Un héman-giome cervical nécessite-t-il une intervention chirurgicale ?
Le traitement des hémangiomes cervicaux dépend de plusieurs facteurs, notamment leur taille, leur localisation précise, leur évolution clinique (croissance active ou stabilité), ainsi que la présence ou non de symptômes tels qu’une compression trachéale ou laryngée, une dysphagie, une dysphonie, ou un risque hémorragique. La majorité des hémangiomes cervicaux congénitaux suivent une phase de prolifération durant les premiers mois de vie, suivie d’une involution spontanée progressive, souvent complète d’ici l’âge de 5 à 7 ans.
Chez les nourrissons asymptomatiques avec un hémangiome superficiel et modéré, la prise en charge est principalement conservatrice, incluant une surveillance clinique régulière et, si nécessaire, un traitement médical par bêtabloquants oraux (ex. : propranolol), dont l’efficacité est bien établie dans la réduction de la prolifération et l’accélération de l’involution. Les corticoïdes systémiques sont aujourd’hui réservés aux cas réfractaires ou contre-indiqués aux bêtabloquants.
La chirurgie n’est pas systématique et n’est envisagée que dans des situations spécifiques : hémangiomes profonds ou volumineux menaçant les voies aériennes supérieures, complications ischémiques locales, ulcération sévère non cicatrisante, saignements récidivants, ou séquelles esthétiques majeures après involution incomplète. L’intervention doit être réalisée dans un centre expérimenté en chirurgie cervico-faciale pédiatrique, avec une évaluation préopératoire rigoureuse incluant une imagerie (échographie Doppler, IRM cervicale) et une concertation pluridisciplinaire (pédiatre, dermatologue, radiologue, chirurgien maxillo-facial ou ORL).
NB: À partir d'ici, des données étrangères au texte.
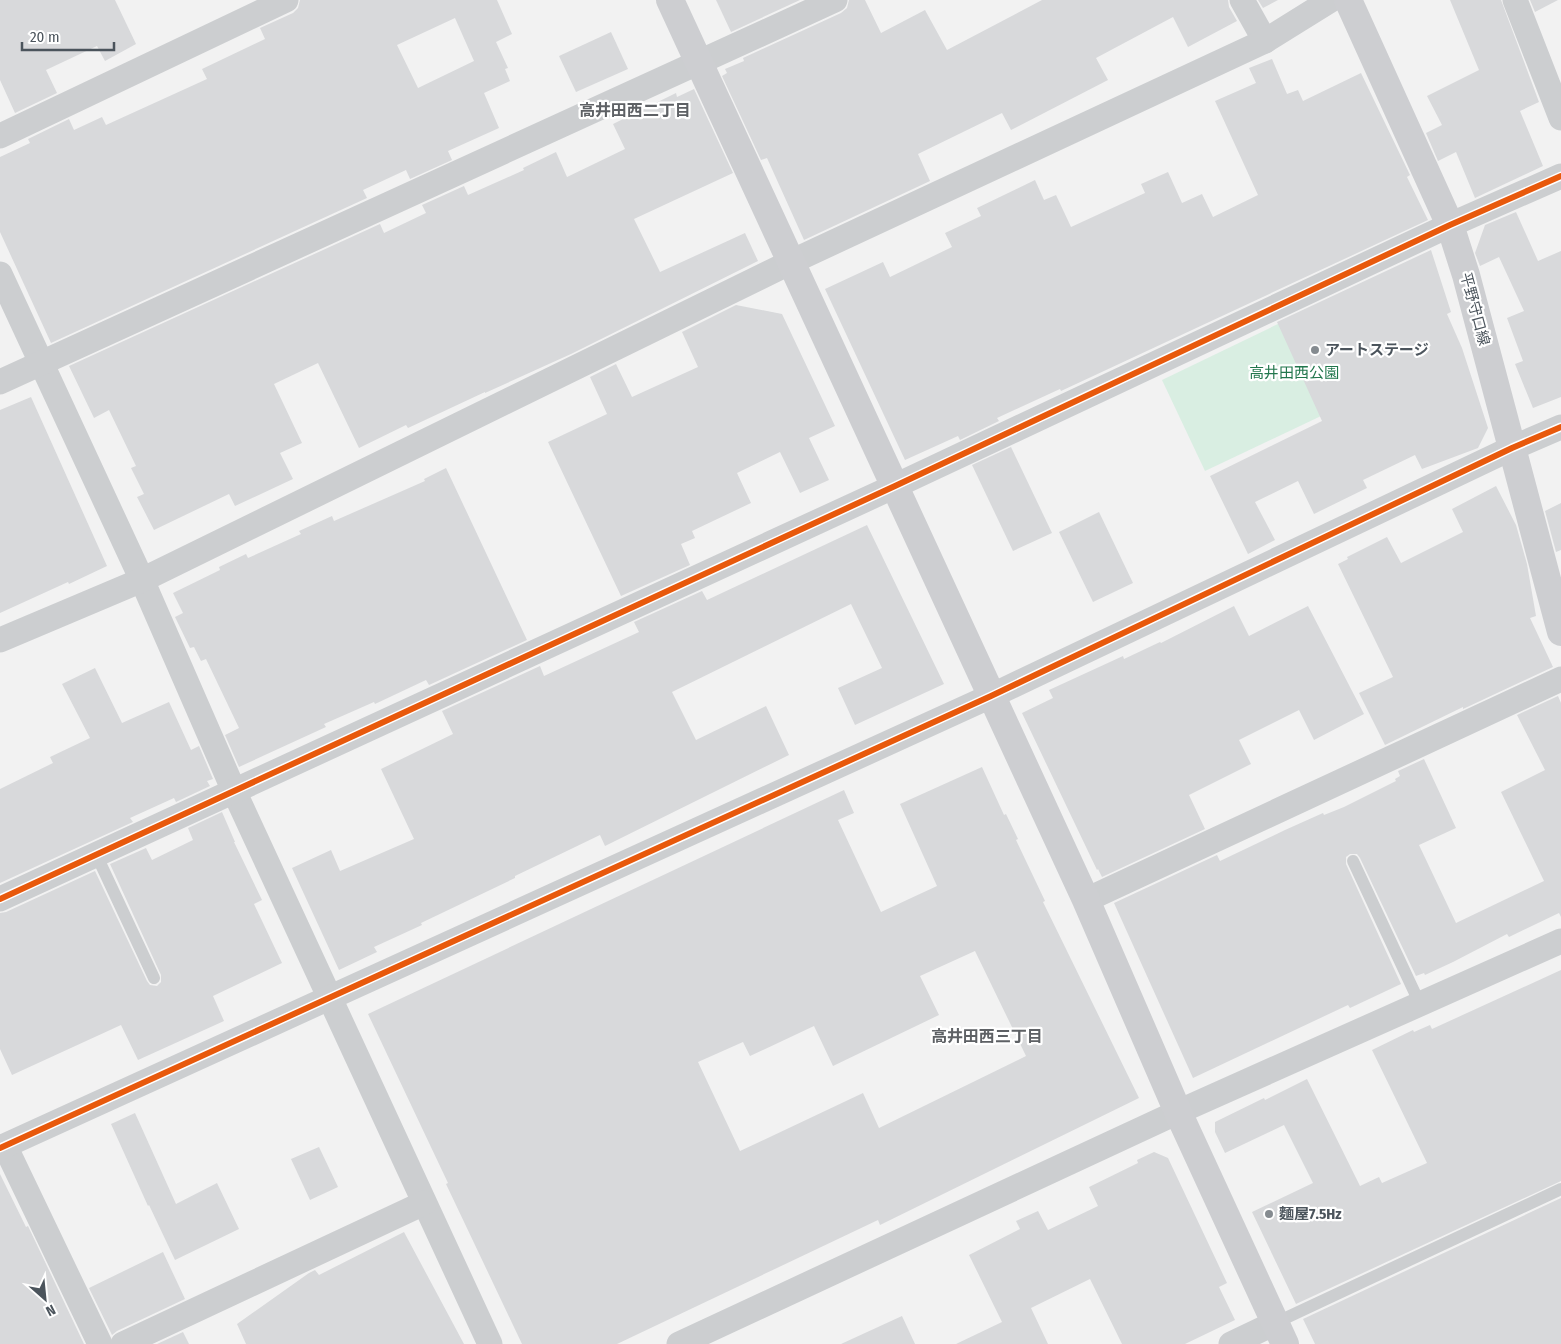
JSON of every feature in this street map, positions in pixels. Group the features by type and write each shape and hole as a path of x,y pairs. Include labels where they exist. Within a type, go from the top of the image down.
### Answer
{"street":[{"path":"0,136 286,0"},
{"path":"670,0 1086,900 1178,1112 1280,1334 1231,1344"},
{"path":"0,382 835,0"},
{"path":"1242,0 1265,41"},
{"path":"0,640 142,580 791,262 1265,41 1331,0"},
{"name":"平野守口線","path":"1348,0 1450,225 1466,275 1561,632"},
{"path":"1515,0 1561,118"},
{"path":"0,899 895,486 1450,225 1561,176"},
{"path":"0,274 142,580 234,791 490,1344"},
{"path":"100,1344 2,1147 991,696 1512,448 1561,427"},
{"path":"1086,900 1561,679"},
{"path":"679,1344 1178,1112 1561,941"},
{"path":"123,1344 424,1203"}],"lane":[{"path":"96,854 154,978"},
{"path":"1353,861 1420,1004"},
{"path":"1280,1334 1561,1189"}],"green space":[{"name":"高井田西公園","path":"1336,296 1380,388 1205,471 1162,380"}],"building":[{"path":"0,0 115,0 136,44 105,61 97,46 46,70 57,93 15,113 0,80"},
{"path":"300,0 497,0 512,34 496,42 508,68 505,69 510,81 484,93 499,128 448,151 452,160 410,179 406,170 363,190 367,198 51,343 0,232 0,157 30,143 28,139 69,119 74,130 102,117 106,125 207,79 202,69 265,39 260,28 293,13 298,8","holes":["455,18 474,61 418,88 397,45"]},
{"path":"716,0 800,0 731,32"},
{"path":"849,0 865,0 881,33 925,10 947,50 1042,0 1228,0 1229,7 1237,21 1188,47 1173,17 1096,58 1108,80 1011,130 1002,113 918,154 930,181 804,240 767,158 761,160 722,76 727,73 725,69 744,61 743,58 841,13 847,8"},
{"path":"1258,0 1278,0 1263,8"},
{"path":"1450,0 1501,0 1539,102 1520,111 1543,166 1475,198 1456,152 1438,161 1426,133 1442,125 1427,96 1479,70"},
{"path":"1530,0 1558,0 1535,12"},
{"path":"611,32 628,69 576,92 559,56"},
{"path":"1272,59 1287,94 1298,90 1303,101 1361,73 1410,175 1407,177 1428,220 1061,391 1060,389 997,418 999,421 960,440 958,436 905,460 825,289 883,262 890,277 952,247 945,233 981,216 977,208 1035,180 1044,200 1056,195 1071,227 1145,193 1141,184 1168,172 1182,203 1202,194 1213,217 1258,195 1215,101 1256,83 1249,68"},
{"path":"694,89 733,173 634,219 660,272 745,233 758,261 571,354 408,428 406,425 359,448 318,363 274,384 302,443 280,453 293,479 235,506 229,494 154,530 137,497 144,494 131,468 136,466 109,410 94,418 69,366 380,224 384,233 426,213 422,205 464,186 468,195 524,170 523,168 556,152 567,177 625,149 613,124 676,93 677,97"},
{"path":"1516,212 1538,261 1561,251 1561,397 1533,408 1515,364 1523,361 1507,318 1524,311 1499,257 1480,266 1475,253 1485,225"},
{"path":"1431,250 1451,312 1447,314 1462,348 1488,428 1478,448 1422,469 1415,455 1363,480 1367,488 1314,514 1298,481 1255,502 1275,540 1248,554 1210,476 1322,421 1277,322"},
{"path":"736,305 782,314 835,426 809,438 829,480 800,493 780,452 737,473 751,503 692,531 695,538 681,544 690,565 621,596 548,442 607,414 590,377 616,364 632,397 698,367 682,332"},
{"path":"31,397 107,566 0,613 0,410"},
{"path":"1011,447 1052,533 1013,551 972,465"},
{"path":"446,468 527,640 429,685 426,680 375,704 374,702 324,724 326,727 239,767 225,735 239,728 206,659 201,661 194,647 190,648 175,617 183,613 173,593 220,570 219,567 246,554 248,558 301,534 299,531 332,516 334,521 425,481 424,479"},
{"path":"1496,486 1516,525 1527,564 1536,616 1530,618 1553,667 1463,709 1463,707 1385,745 1359,693 1393,677 1338,564 1348,559 1347,557 1387,537 1401,563 1463,532 1452,509"},
{"path":"1561,503 1561,550 1556,552 1545,511"},
{"path":"1099,512 1133,583 1093,602 1059,532"},
{"path":"867,525 944,684 855,725 838,688 882,668 851,604 672,692 696,740 766,706 789,755 605,846 600,835 421,923 422,925 374,947 377,952 339,970 292,868 331,850 340,871 414,839 381,769 453,734 442,711 540,666 544,676 639,632 634,622 702,591 707,600"},
{"path":"1234,606 1249,636 1308,606 1364,714 1314,740 1299,710 1239,740 1251,764 1189,795 1205,829 1102,877 1022,713 1053,698 1049,690 1123,656 1124,659 1161,643"},
{"path":"95,668 122,723 169,702 191,750 199,746 213,779 207,781 210,786 176,802 174,798 130,818 133,822 0,883 0,789 53,763 50,757 90,738 62,684"},
{"path":"1558,696 1561,703 1561,917 1559,913 1509,937 1507,934 1425,975 1424,973 1416,976 1360,858 1357,854 1350,854 1346,857 1346,864 1401,984 1350,1008 1348,1005 1193,1078 1114,903 1217,855 1220,861 1323,813 1324,815 1344,807 1396,781 1395,779 1400,776 1398,771 1424,759 1456,828 1419,845 1456,923 1544,881 1501,792 1545,770 1517,715"},
{"path":"982,767 1004,815 1006,814 1018,839 1016,840 1045,901 1043,902 1139,1098 880,1225 878,1220 617,1344 522,1344 368,1014 844,790 854,813 838,820 881,912 937,886 900,804","holes":["975,951 1026,1056 879,1128 863,1093 740,1151 698,1062 743,1042 750,1056 814,1026 833,1066 939,1015 920,976"]},
{"path":"222,812 262,900 254,904 282,963 213,996 224,1021 138,1060 121,1025 12,1075 0,1049 0,913 6,912 95,871 147,981 150,985 157,986 161,982 161,975 110,864 146,848 152,860 193,840 188,828"},
{"path":"1561,970 1561,1181 1296,1304 1252,1212 1313,1183 1284,1125 1225,1153 1215,1132 1215,1122 1307,1079 1360,1186 1379,1177 1382,1183 1427,1163 1372,1050 1413,1030 1414,1032 1430,1025 1432,1029"},
{"path":"135,1113 176,1204 217,1183 239,1229 175,1260 111,1124"},
{"path":"319,1147 338,1187 310,1200 291,1159"},
{"path":"1154,1152 1168,1158 1227,1283 1219,1287 1235,1320 1185,1344 1122,1344 1090,1279 1031,1308 1048,1344 956,1344 1002,1322 969,1255 1020,1229 1016,1221 1038,1211 1048,1230 1098,1206 1089,1187 1138,1163 1137,1160"},
{"path":"0,1174 26,1227 28,1226 84,1344 0,1344"},
{"path":"1561,1198 1561,1344 1315,1344 1303,1319"},
{"path":"404,1232 464,1344 246,1344 237,1324 309,1273 315,1270 319,1275"},
{"path":"163,1252 185,1299 112,1335 89,1288"},
{"path":"902,1316 915,1344 841,1344"},
{"path":"183,1332 189,1344 157,1344"}],"cycle path":[{"path":"0,899 895,486 1450,225 1561,176"},
{"path":"0,1148 991,696 1512,448 1561,427"}],"place":[{"name":"アートステージ","path":"1315,350"},
{"name":"麵屋7.5Hz","path":"1269,1214"}],"district":[{"name":"高井田西二丁目","path":"635,110"},
{"name":"高井田西三丁目","path":"987,1036"}]}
En résumé, la décision thérapeutique repose sur une évaluation individualisée. Une consultation spécialisée est indispensable pour établir un diagnostic précis, exclure d’autres pathologies vasculaires (ex. : malformation veineuse ou lymphatique), et définir la stratégie optimale — qui, dans la grande majorité des cas, ne nécessite pas de geste chirurgical immédiat.